Ritrascrivi per intero il brano sulla rapina impropria, per favore, senza cambiare nemmeno una parola.

**Estratto da leggere**
• • •
Il Giudice dell’udienza preliminare del Tribunale ordinario di Sassari era chiamato a giudicare, nelle forme del rito abbreviato, delle imputazioni per rapina impropria e per lesioni personali nei confronti di un soggetto che, dopo aver prelevato dagli espositori di un negozio un giubbotto del valore di 249,90 euro, si era dato alla fuga in bicicletta; inseguito e afferrato da un carabiniere fuori servizio, che si era immediatamente qualificato esibendo il tesserino, per divincolarsi lo strattonava, causandogli un trauma distorsivo a un dito della mano.
• • •
**Dati forniti**
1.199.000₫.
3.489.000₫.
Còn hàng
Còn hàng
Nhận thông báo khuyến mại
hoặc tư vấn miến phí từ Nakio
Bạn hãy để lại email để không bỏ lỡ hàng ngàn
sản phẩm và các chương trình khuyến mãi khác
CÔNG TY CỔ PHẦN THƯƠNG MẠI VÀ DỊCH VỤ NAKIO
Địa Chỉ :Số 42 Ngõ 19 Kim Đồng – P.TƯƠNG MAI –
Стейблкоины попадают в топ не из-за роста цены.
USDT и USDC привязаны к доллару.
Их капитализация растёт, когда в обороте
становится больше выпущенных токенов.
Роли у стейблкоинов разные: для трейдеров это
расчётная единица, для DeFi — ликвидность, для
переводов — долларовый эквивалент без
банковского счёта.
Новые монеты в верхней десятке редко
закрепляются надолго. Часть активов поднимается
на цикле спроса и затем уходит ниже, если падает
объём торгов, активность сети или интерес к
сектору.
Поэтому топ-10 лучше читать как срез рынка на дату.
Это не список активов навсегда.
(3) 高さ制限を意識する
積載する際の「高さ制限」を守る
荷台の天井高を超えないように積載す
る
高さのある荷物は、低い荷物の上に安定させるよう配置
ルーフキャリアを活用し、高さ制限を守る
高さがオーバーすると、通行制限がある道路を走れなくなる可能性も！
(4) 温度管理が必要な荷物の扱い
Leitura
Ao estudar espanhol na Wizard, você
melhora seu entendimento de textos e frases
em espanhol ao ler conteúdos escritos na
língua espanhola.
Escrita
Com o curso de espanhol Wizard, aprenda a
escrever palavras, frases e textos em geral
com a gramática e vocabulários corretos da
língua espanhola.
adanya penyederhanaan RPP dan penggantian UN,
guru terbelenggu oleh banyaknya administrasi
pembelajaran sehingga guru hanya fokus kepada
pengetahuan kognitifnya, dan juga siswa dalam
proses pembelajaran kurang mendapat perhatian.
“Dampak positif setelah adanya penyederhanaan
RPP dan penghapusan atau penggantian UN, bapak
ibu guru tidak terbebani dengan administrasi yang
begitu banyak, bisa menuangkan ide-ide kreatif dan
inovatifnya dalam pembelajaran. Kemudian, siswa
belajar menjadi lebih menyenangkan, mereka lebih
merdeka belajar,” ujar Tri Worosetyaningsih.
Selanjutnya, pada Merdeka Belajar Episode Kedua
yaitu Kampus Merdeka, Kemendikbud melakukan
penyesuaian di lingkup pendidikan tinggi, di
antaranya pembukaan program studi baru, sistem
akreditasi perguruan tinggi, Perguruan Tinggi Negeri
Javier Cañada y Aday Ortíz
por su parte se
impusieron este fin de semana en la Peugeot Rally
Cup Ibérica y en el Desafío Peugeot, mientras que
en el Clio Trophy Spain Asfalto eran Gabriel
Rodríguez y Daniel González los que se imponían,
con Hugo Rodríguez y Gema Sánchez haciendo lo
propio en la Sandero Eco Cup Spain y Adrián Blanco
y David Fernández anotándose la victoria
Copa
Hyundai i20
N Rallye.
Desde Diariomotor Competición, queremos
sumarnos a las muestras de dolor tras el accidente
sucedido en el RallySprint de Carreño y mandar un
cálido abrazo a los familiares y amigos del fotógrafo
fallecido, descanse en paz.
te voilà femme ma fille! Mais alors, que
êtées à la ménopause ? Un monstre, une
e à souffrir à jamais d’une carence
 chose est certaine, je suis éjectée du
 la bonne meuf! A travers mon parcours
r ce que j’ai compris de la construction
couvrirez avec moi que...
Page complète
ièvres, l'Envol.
• • •
**Soluzione proposta**
Il Giudice dell’udienza preliminare del Tribunale ordinario di Sassari era chiamato a giudicare, nelle forme del rito abbreviato, delle imputazioni per rapina impropria e per lesioni personali nei confronti di un soggetto che, dopo aver prelevato dagli espositori di un negozio un giubbotto del valore di 249,90 euro, si era dato alla fuga in bicicletta; inseguito e afferrato da un carabiniere fuori servizio, che si era immediatamente qualificato esibendo il tesserino, per divincolarsi lo strattonava, causandogli un trauma distorsivo a un dito della mano.